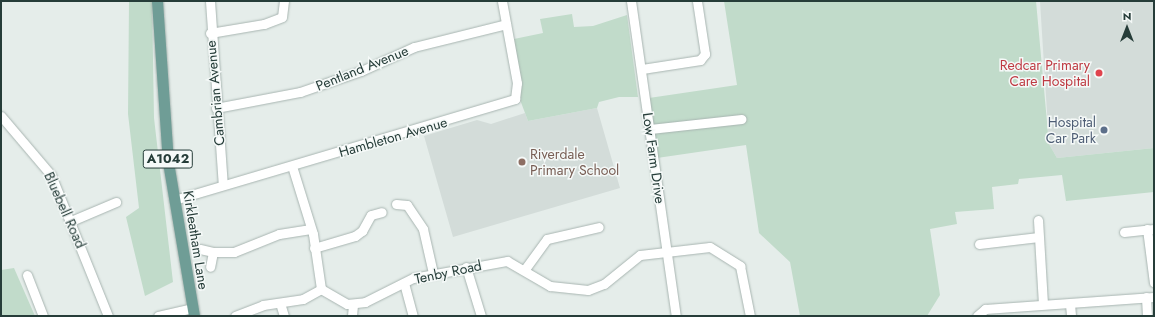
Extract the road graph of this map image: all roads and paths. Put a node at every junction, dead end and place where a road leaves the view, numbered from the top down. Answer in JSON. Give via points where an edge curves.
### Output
{"nodes":[{"id":1,"x":157,"y":1,"type":"edge"},
{"id":2,"x":210,"y":1,"type":"edge"},
{"id":3,"x":284,"y":1,"type":"edge"},
{"id":4,"x":502,"y":1,"type":"edge"},
{"id":5,"x":631,"y":1,"type":"edge"},
{"id":6,"x":697,"y":1,"type":"edge"},
{"id":7,"x":506,"y":24,"type":"junction"},
{"id":8,"x":210,"y":33,"type":"junction"},
{"id":9,"x":642,"y":69,"type":"junction"},
{"id":10,"x":216,"y":108,"type":"junction"},
{"id":11,"x":1,"y":116,"type":"edge"},
{"id":12,"x":741,"y":119,"type":"dead end"},
{"id":13,"x":650,"y":129,"type":"junction"},
{"id":14,"x":292,"y":166,"type":"junction"},
{"id":15,"x":223,"y":185,"type":"junction"},
{"id":16,"x":412,"y":197,"type":"dead end"},
{"id":17,"x":174,"y":200,"type":"junction"},
{"id":18,"x":116,"y":202,"type":"dead end"},
{"id":19,"x":396,"y":204,"type":"dead end"},
{"id":20,"x":407,"y":205,"type":"junction"},
{"id":21,"x":382,"y":212,"type":"dead end"},
{"id":22,"x":1038,"y":220,"type":"dead end"},
{"id":23,"x":71,"y":221,"type":"junction"},
{"id":24,"x":599,"y":227,"type":"dead end"},
{"id":25,"x":311,"y":229,"type":"junction"},
{"id":26,"x":1150,"y":229,"type":"edge"},
{"id":27,"x":1124,"y":232,"type":"dead end"},
{"id":28,"x":1039,"y":237,"type":"junction"},
{"id":29,"x":979,"y":244,"type":"dead end"},
{"id":30,"x":314,"y":248,"type":"junction"},
{"id":31,"x":200,"y":249,"type":"dead end"},
{"id":32,"x":667,"y":251,"type":"junction"},
{"id":33,"x":213,"y":252,"type":"junction"},
{"id":34,"x":210,"y":267,"type":"dead end"},
{"id":35,"x":466,"y":267,"type":"junction"},
{"id":36,"x":525,"y":269,"type":"junction"},
{"id":37,"x":433,"y":273,"type":"junction"},
{"id":38,"x":27,"y":275,"type":"dead end"},
{"id":39,"x":404,"y":283,"type":"junction"},
{"id":40,"x":1154,"y":283,"type":"edge"},
{"id":41,"x":321,"y":288,"type":"junction"},
{"id":42,"x":1150,"y":296,"type":"edge"},
{"id":43,"x":280,"y":303,"type":"junction"},
{"id":44,"x":352,"y":304,"type":"junction"},
{"id":45,"x":1043,"y":304,"type":"junction"},
{"id":46,"x":1070,"y":304,"type":"junction"},
{"id":47,"x":193,"y":312,"type":"edge"},
{"id":48,"x":43,"y":316,"type":"edge"},
{"id":49,"x":108,"y":316,"type":"edge"},
{"id":50,"x":158,"y":316,"type":"edge"},
{"id":51,"x":234,"y":316,"type":"edge"},
{"id":52,"x":284,"y":316,"type":"edge"},
{"id":53,"x":352,"y":316,"type":"edge"},
{"id":54,"x":413,"y":316,"type":"edge"},
{"id":55,"x":481,"y":316,"type":"edge"},
{"id":56,"x":676,"y":316,"type":"edge"},
{"id":57,"x":750,"y":316,"type":"edge"},
{"id":58,"x":977,"y":316,"type":"edge"},
{"id":59,"x":1071,"y":316,"type":"edge"},
{"id":60,"x":1147,"y":316,"type":"edge"}],
"edges":[{"from":1,"to":17,"type":"main road","name":"Kirkleatham Lane","number":"A1042","via":[[162,106]]},
{"from":2,"to":8,"type":"street","name":"Cambrian Avenue"},
{"from":3,"to":8,"type":"street","via":[[282,17],[264,24]]},
{"from":4,"to":7,"type":"street","name":"Hambleton Avenue"},
{"from":5,"to":9,"type":"street","name":"Low Farm Drive"},
{"from":6,"to":9,"type":"street","via":[[705,54],[700,60]]},
{"from":7,"to":10,"type":"street","name":"Pentland Avenue","via":[[414,47],[361,71],[300,92]]},
{"from":7,"to":14,"type":"street","name":"Hambleton Avenue","via":[[517,83],[515,99]]},
{"from":8,"to":10,"type":"street","name":"Cambrian Avenue"},
{"from":9,"to":13,"type":"street","name":"Low Farm Drive"},
{"from":10,"to":15,"type":"street","name":"Cambrian Avenue"},
{"from":11,"to":23,"type":"street","name":"Bluebell Road","via":[[51,175]]},
{"from":12,"to":13,"type":"street"},
{"from":13,"to":32,"type":"street","name":"Low Farm Drive"},
{"from":14,"to":15,"type":"street","name":"Hambleton Avenue"},
{"from":14,"to":25,"type":"street"},
{"from":15,"to":17,"type":"street","name":"Hambleton Avenue"},
{"from":16,"to":20,"type":"street"},
{"from":17,"to":47,"type":"main road","name":"Kirkleatham Lane","number":"A1042"},
{"from":18,"to":23,"type":"street"},
{"from":19,"to":20,"type":"street"},
{"from":20,"to":37,"type":"street","via":[[423,229]]},
{"from":21,"to":30,"type":"street","via":[[371,215],[362,231],[355,236]]},
{"from":22,"to":28,"type":"street"},
{"from":23,"to":49,"type":"street","name":"Bluebell Road"},
{"from":24,"to":36,"type":"street","via":[[547,239]]},
{"from":25,"to":30,"type":"street"},
{"from":25,"to":33,"type":"street","via":[[279,234],[234,252]]},
{"from":26,"to":27,"type":"street"},
{"from":26,"to":40,"type":"street"},
{"from":28,"to":29,"type":"street"},
{"from":28,"to":45,"type":"street"},
{"from":30,"to":41,"type":"street"},
{"from":31,"to":33,"type":"street"},
{"from":32,"to":36,"type":"street","name":"Tenby Road","via":[[640,255],[604,284],[583,291],[550,286]]},
{"from":32,"to":56,"type":"street","name":"Low Farm Drive"},
{"from":32,"to":57,"type":"street","name":"Tenby Road","via":[[710,246],[734,260],[744,277]]},
{"from":33,"to":34,"type":"street"},
{"from":35,"to":36,"type":"street","name":"Tenby Road","via":[[507,261]]},
{"from":35,"to":37,"type":"street","name":"Tenby Road"},
{"from":35,"to":55,"type":"street"},
{"from":37,"to":39,"type":"street","name":"Tenby Road"},
{"from":38,"to":48,"type":"street"},
{"from":39,"to":44,"type":"street","name":"Tenby Road"},
{"from":39,"to":54,"type":"street"},
{"from":41,"to":43,"type":"street","via":[[303,299]]},
{"from":41,"to":44,"type":"street"},
{"from":42,"to":46,"type":"street"},
{"from":42,"to":60,"type":"street"},
{"from":43,"to":51,"type":"street","via":[[263,305]]},
{"from":43,"to":52,"type":"street"},
{"from":44,"to":53,"type":"street"},
{"from":45,"to":46,"type":"street"},
{"from":45,"to":58,"type":"street","via":[[985,309]]},
{"from":46,"to":59,"type":"street"},
{"from":47,"to":50,"type":"street"}]}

################

Go through the entries above and report every line in which the word "main" appears.

"edges":[{"from":1,"to":17,"type":"main road","name":"Kirkleatham Lane","number":"A1042","via":[[162,106]]},
{"from":17,"to":47,"type":"main road","name":"Kirkleatham Lane","number":"A1042"},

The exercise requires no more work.